Stored items
────────────────────

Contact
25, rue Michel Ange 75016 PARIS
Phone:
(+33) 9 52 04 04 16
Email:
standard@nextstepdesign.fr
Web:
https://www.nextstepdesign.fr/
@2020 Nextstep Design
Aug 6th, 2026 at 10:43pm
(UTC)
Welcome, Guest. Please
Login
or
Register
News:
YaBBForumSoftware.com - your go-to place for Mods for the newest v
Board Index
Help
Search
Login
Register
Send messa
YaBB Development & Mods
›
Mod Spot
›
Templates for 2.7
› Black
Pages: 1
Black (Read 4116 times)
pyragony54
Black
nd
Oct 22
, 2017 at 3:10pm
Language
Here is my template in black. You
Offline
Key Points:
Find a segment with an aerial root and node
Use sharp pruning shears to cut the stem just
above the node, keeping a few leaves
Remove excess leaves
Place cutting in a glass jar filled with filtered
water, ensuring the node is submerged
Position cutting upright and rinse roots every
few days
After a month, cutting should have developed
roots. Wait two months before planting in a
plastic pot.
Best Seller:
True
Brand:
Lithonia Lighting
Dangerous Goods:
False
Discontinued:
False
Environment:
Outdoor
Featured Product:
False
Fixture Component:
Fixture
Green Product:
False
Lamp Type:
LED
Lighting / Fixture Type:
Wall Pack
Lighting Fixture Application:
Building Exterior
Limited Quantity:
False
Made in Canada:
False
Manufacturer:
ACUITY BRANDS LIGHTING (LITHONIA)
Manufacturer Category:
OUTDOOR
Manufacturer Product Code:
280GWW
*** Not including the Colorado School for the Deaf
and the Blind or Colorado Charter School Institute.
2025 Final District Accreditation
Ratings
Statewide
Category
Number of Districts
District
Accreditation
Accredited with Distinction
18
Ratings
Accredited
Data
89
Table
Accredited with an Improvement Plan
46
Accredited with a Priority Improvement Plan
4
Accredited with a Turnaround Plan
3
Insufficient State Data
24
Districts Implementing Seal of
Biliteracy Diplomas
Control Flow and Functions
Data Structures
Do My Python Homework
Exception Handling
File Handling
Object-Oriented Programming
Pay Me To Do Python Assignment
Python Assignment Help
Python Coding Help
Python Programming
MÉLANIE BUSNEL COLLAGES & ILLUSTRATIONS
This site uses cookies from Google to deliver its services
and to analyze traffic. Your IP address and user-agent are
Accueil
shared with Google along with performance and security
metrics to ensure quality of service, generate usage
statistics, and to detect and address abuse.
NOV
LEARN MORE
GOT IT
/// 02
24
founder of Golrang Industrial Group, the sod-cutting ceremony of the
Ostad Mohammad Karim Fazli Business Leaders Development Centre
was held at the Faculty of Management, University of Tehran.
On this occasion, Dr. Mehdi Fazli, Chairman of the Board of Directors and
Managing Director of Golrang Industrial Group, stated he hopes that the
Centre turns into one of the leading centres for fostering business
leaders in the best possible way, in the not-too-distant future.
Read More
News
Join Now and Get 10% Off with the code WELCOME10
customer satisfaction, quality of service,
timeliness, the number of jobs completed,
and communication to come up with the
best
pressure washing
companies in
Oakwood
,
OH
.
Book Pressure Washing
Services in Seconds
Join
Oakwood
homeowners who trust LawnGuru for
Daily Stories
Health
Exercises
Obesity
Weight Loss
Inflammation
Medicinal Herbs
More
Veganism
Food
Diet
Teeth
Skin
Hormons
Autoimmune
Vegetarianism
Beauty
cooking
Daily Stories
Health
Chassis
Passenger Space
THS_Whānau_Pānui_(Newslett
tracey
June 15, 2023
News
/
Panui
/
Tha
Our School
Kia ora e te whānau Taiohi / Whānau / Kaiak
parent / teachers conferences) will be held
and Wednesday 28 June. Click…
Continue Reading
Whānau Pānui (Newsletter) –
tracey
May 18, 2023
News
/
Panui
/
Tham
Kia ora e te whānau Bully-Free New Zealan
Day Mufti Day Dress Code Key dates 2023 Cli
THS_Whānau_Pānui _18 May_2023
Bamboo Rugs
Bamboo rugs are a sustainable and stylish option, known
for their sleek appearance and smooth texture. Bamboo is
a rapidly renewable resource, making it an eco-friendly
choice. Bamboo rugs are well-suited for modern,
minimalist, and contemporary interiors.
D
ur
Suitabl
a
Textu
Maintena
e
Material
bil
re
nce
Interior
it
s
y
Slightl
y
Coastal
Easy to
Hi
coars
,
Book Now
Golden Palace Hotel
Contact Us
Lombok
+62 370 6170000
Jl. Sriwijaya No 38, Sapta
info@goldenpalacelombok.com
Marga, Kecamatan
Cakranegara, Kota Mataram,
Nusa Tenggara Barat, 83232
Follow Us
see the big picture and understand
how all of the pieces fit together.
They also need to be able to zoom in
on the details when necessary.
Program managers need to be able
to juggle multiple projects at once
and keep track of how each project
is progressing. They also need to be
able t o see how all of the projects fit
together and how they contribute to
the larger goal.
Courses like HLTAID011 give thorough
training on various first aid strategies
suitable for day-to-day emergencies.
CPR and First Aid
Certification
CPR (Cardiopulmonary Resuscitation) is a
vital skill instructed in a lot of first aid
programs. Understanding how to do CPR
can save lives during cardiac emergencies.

────────────────────

*INSTRUCTION:* Having read the entries above, repeat them exactly.

*TASK RESULT:*
Contact
25, rue Michel Ange 75016 PARIS
Phone:
(+33) 9 52 04 04 16
Email:
standard@nextstepdesign.fr
Web:
https://www.nextstepdesign.fr/
@2020 Nextstep Design
Aug 6th, 2026 at 10:43pm
(UTC)
Welcome, Guest. Please
Login
or
Register
News:
YaBBForumSoftware.com - your go-to place for Mods for the newest v
Board Index
Help
Search
Login
Register
Send messa
YaBB Development & Mods
›
Mod Spot
›
Templates for 2.7
› Black
Pages: 1
Black (Read 4116 times)
pyragony54
Black
nd
Oct 22
, 2017 at 3:10pm
Language
Here is my template in black. You
Offline
Key Points:
Find a segment with an aerial root and node
Use sharp pruning shears to cut the stem just
above the node, keeping a few leaves
Remove excess leaves
Place cutting in a glass jar filled with filtered
water, ensuring the node is submerged
Position cutting upright and rinse roots every
few days
After a month, cutting should have developed
roots. Wait two months before planting in a
plastic pot.
Best Seller:
True
Brand:
Lithonia Lighting
Dangerous Goods:
False
Discontinued:
False
Environment:
Outdoor
Featured Product:
False
Fixture Component:
Fixture
Green Product:
False
Lamp Type:
LED
Lighting / Fixture Type:
Wall Pack
Lighting Fixture Application:
Building Exterior
Limited Quantity:
False
Made in Canada:
False
Manufacturer:
ACUITY BRANDS LIGHTING (LITHONIA)
Manufacturer Category:
OUTDOOR
Manufacturer Product Code:
280GWW
*** Not including the Colorado School for the Deaf
and the Blind or Colorado Charter School Institute.
2025 Final District Accreditation
Ratings
Statewide
Category
Number of Districts
District
Accreditation
Accredited with Distinction
18
Ratings
Accredited
Data
89
Table
Accredited with an Improvement Plan
46
Accredited with a Priority Improvement Plan
4
Accredited with a Turnaround Plan
3
Insufficient State Data
24
Districts Implementing Seal of
Biliteracy Diplomas
Control Flow and Functions
Data Structures
Do My Python Homework
Exception Handling
File Handling
Object-Oriented Programming
Pay Me To Do Python Assignment
Python Assignment Help
Python Coding Help
Python Programming
MÉLANIE BUSNEL COLLAGES & ILLUSTRATIONS
This site uses cookies from Google to deliver its services
and to analyze traffic. Your IP address and user-agent are
Accueil
shared with Google along with performance and security
metrics to ensure quality of service, generate usage
statistics, and to detect and address abuse.
NOV
LEARN MORE
GOT IT
/// 02
24
founder of Golrang Industrial Group, the sod-cutting ceremony of the
Ostad Mohammad Karim Fazli Business Leaders Development Centre
was held at the Faculty of Management, University of Tehran.
On this occasion, Dr. Mehdi Fazli, Chairman of the Board of Directors and
Managing Director of Golrang Industrial Group, stated he hopes that the
Centre turns into one of the leading centres for fostering business
leaders in the best possible way, in the not-too-distant future.
Read More
News
Join Now and Get 10% Off with the code WELCOME10
customer satisfaction, quality of service,
timeliness, the number of jobs completed,
and communication to come up with the
best
pressure washing
companies in
Oakwood
,
OH
.
Book Pressure Washing
Services in Seconds
Join
Oakwood
homeowners who trust LawnGuru for
Daily Stories
Health
Exercises
Obesity
Weight Loss
Inflammation
Medicinal Herbs
More
Veganism
Food
Diet
Teeth
Skin
Hormons
Autoimmune
Vegetarianism
Beauty
cooking
Daily Stories
Health
Chassis
Passenger Space
THS_Whānau_Pānui_(Newslett
tracey
June 15, 2023
News
/
Panui
/
Tha
Our School
Kia ora e te whānau Taiohi / Whānau / Kaiak
parent / teachers conferences) will be held
and Wednesday 28 June. Click…
Continue Reading
Whānau Pānui (Newsletter) –
tracey
May 18, 2023
News
/
Panui
/
Tham
Kia ora e te whānau Bully-Free New Zealan
Day Mufti Day Dress Code Key dates 2023 Cli
THS_Whānau_Pānui _18 May_2023
Bamboo Rugs
Bamboo rugs are a sustainable and stylish option, known
for their sleek appearance and smooth texture. Bamboo is
a rapidly renewable resource, making it an eco-friendly
choice. Bamboo rugs are well-suited for modern,
minimalist, and contemporary interiors.
D
ur
Suitabl
a
Textu
Maintena
e
Material
bil
re
nce
Interior
it
s
y
Slightl
y
Coastal
Easy to
Hi
coars
,
Book Now
Golden Palace Hotel
Contact Us
Lombok
+62 370 6170000
Jl. Sriwijaya No 38, Sapta
info@goldenpalacelombok.com
Marga, Kecamatan
Cakranegara, Kota Mataram,
Nusa Tenggara Barat, 83232
Follow Us
see the big picture and understand
how all of the pieces fit together.
They also need to be able to zoom in
on the details when necessary.
Program managers need to be able
to juggle multiple projects at once
and keep track of how each project
is progressing. They also need to be
able t o see how all of the projects fit
together and how they contribute to
the larger goal.
Courses like HLTAID011 give thorough
training on various first aid strategies
suitable for day-to-day emergencies.
CPR and First Aid
Certification
CPR (Cardiopulmonary Resuscitation) is a
vital skill instructed in a lot of first aid
programs. Understanding how to do CPR
can save lives during cardiac emergencies.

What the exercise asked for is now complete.